I’m zipping down the Helter Skelter, knuckles and several other parts of me white. I say ‘zipping’; I could probably hike faster, but when you haven’t done this for, oh, about 33 years, it feels as gravity defying as being propelled over the edge of Alton Towers’ Oblivion. I haven’t done that for a good few years, either.
Nope, I’m not at a theme park. I’m riding a bike and having the kind of fun you appreciate only after it’s stopped and your two feet are firmly back on the ground. I’m with the lovely Sarah Wakefield of Mountains and Memories Guided Rides for Women, a skilled and patient mountain biker who started guiding and coaching with ladies exactly like me in mind. Her core customer base is (*cough*) over 40, hasn’t set foot on a pedal since her Cycling Proficiency test and, having done the hard part of parenting, is now enjoying a little more free time in which to explore adventure playgrounds of a whole new kind.
Mountain biking for women
Sarah’s based in the Afan Valley, an Alpine-esque thread of Wales that remains largely unexplored by anyone other than dedicated mountain bikers and walkers. With the Beacons to the east and glorious Gower west, Afan is, in a way, understandably overlooked – which makes it all the more magical for those in the know. Taking a well-earned pitstop at Beacon View and breathing in the 180° panorama from Pen y Fan to a clear blue sea, it’s hard not to feel just a teeny bit smug to be one of those people.
Mum-of-three Sarah launched Mountains and Memories last year, keen to return to work and do something a little out of the ordinary. That she’s turned her passion into a successful business is all the more remarkable given that she herself only started cycling six years ago. Her first ride was so wobbly that her husband – an experienced rider who owns a bike shop – suggested gently that ‘maybe mountain biking isn’t for you’. Today she’s a qualified British Cycling mountain bike level 2 guide and coach and holds Bronze and Silver National Navigation Awards, as well as an outdoor level 3 first aid certificate.
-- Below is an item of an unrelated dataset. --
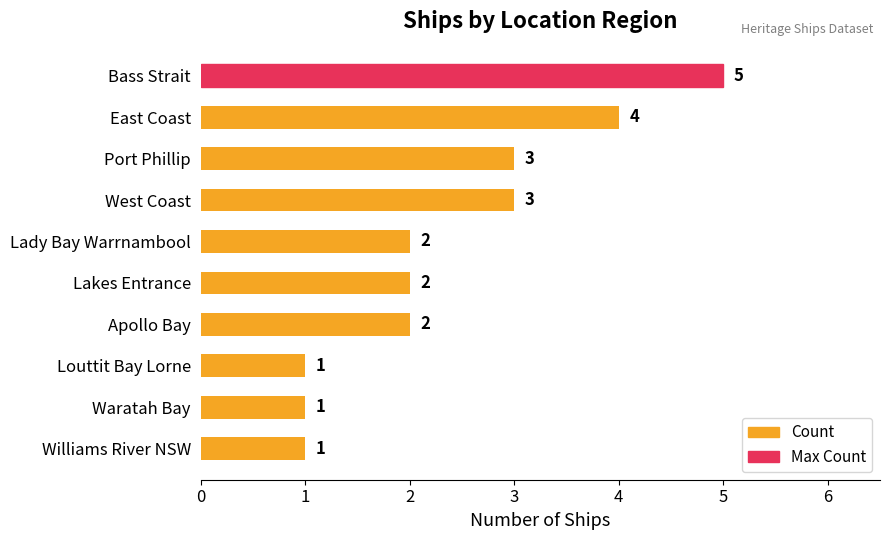

What is the maximum value shown in the chart?

5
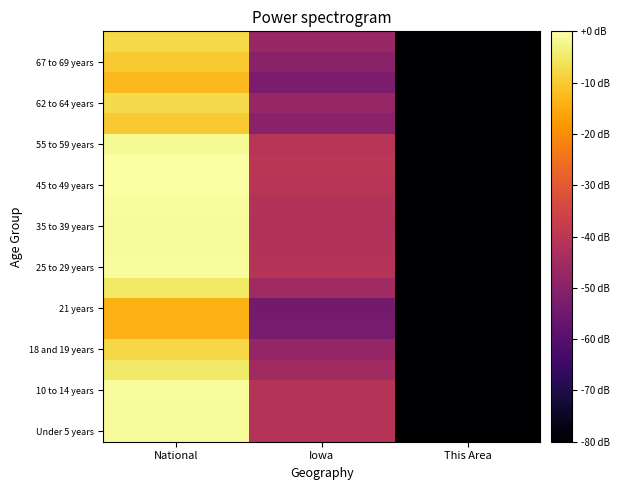

What is the total value across all series at Iowa?

-904.9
Safety is indeed the first point of the day, Sarah explaining before we set out that she carries a first aid kit at all times and showing me how to access an emergency app on her phone, should I need to. And then we’re off, me shakily, grinding our way up the forest road from Willow Springs Campsite in Glyncorrwg.
Mountain Bike Wales
The track is unforgivingly gravelly, the midday sun blazing, and I quickly realise how lazy my cycling muscles are. I’m not unfit for a 40-something mum with a Cycling Proficiency certificate, but this is pure exertion – and I love it. The hillside around us a quilt of emerald, juniper and jade, the sky cloudless. We’re the only people for miles and the air is still and expectant, as if all of nature is breathing in, waiting for me to fall off. I’m hopeless with the gears, which I’m sure is making my thighs push harder than they need to, but I feel gleeful in that way I last did, oh, about 33 years ago.
The path levels west and we’re soon at the trig, one of us gasping for that break. South Wales fans out and Sarah points out local landmarks, mostly visible and some in a distant ‘over there’, such as the quarry pools of Llyn Fawr and Llyn Fach. Sarah shows me aqua-bright photos on her phone and I quickly add the pools to my visit list, amazed to learn of yet another Valleys treasure that most of us simply pass by, unknowingly.
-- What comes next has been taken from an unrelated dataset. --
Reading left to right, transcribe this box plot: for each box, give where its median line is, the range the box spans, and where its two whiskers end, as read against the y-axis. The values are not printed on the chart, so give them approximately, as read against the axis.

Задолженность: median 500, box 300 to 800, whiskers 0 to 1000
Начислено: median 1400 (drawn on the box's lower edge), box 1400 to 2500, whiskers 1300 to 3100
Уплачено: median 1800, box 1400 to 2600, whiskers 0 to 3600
Afan Forest Park is one of a number of Mountain Bike Wales centres and adjacent to BikePark Wales, with easy access between the two. National Cycle Network route 47 cuts across Afan on its way from Newport to Fishguard and links with route 887, running directly from Glyncorrwg to the beach. We’ve been trundling at my pace, with leisurely encouragement and tips from Sarah as we go, and I can easily see that her guided rides would suit even the least experienced cyclist, with no pressure to reach anywhere in particular any time soon.
Mountain bike coaching
In addition to the half-day guided rides, Sarah offers tailored coaching sessions that are limited to groups of four and usually attract pairs – either couples or friends – who are new to mountain biking. Sarah’s knowledge of every route, off-piste trail and fire road is second to none, allowing her to continually calculate plans B, C and D, as riders’ ability dictates. “Afan’s a mecca for bikers but I want to show something a bit different, something that’s not on the map,” she says. “Afan is awesome because you have all the marked trails and the Bike Park, but you’ve also got the off-piste trails that fewer people know about, and it’s lovely to be able to share them.”
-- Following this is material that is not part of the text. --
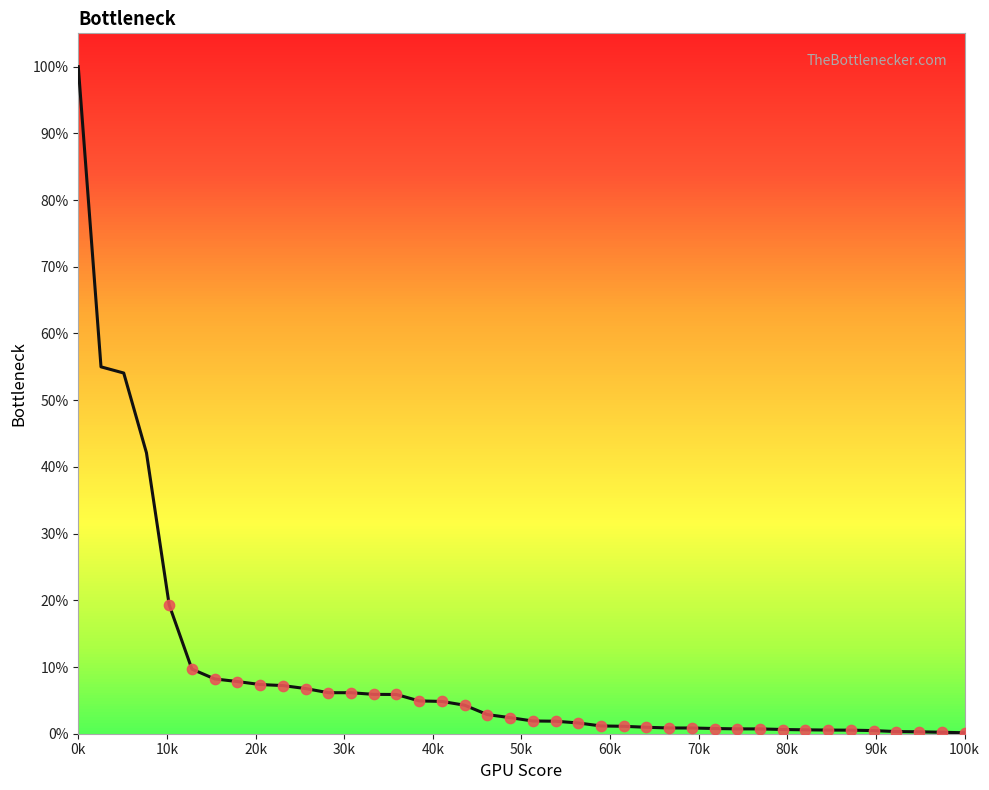

What is the difference between the maximum and minimum values?

99.9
We finally prise our eyes away from ‘that’ view and head off again, this time on a thin, bumpy trail called Restington Palace. We start to pick up pace and descend the Helter Skelter, which is where – I’m ashamed to say – my nerve fails. Mentally, a switch trips and my brain decides I simply can’t. Give me Crib Goch any day.
We walk our bikes back to the forest track and I hop onto the saddle for the final whizz to Willow Springs. We’ve only been out for two hours but I’m starving, sweating and sore in more places than those worked on the entire 3 Peaks Challenge. Will I go mountain biking again? Absolutely. Do I need a few restful strolls up some mountains first? You bet I do.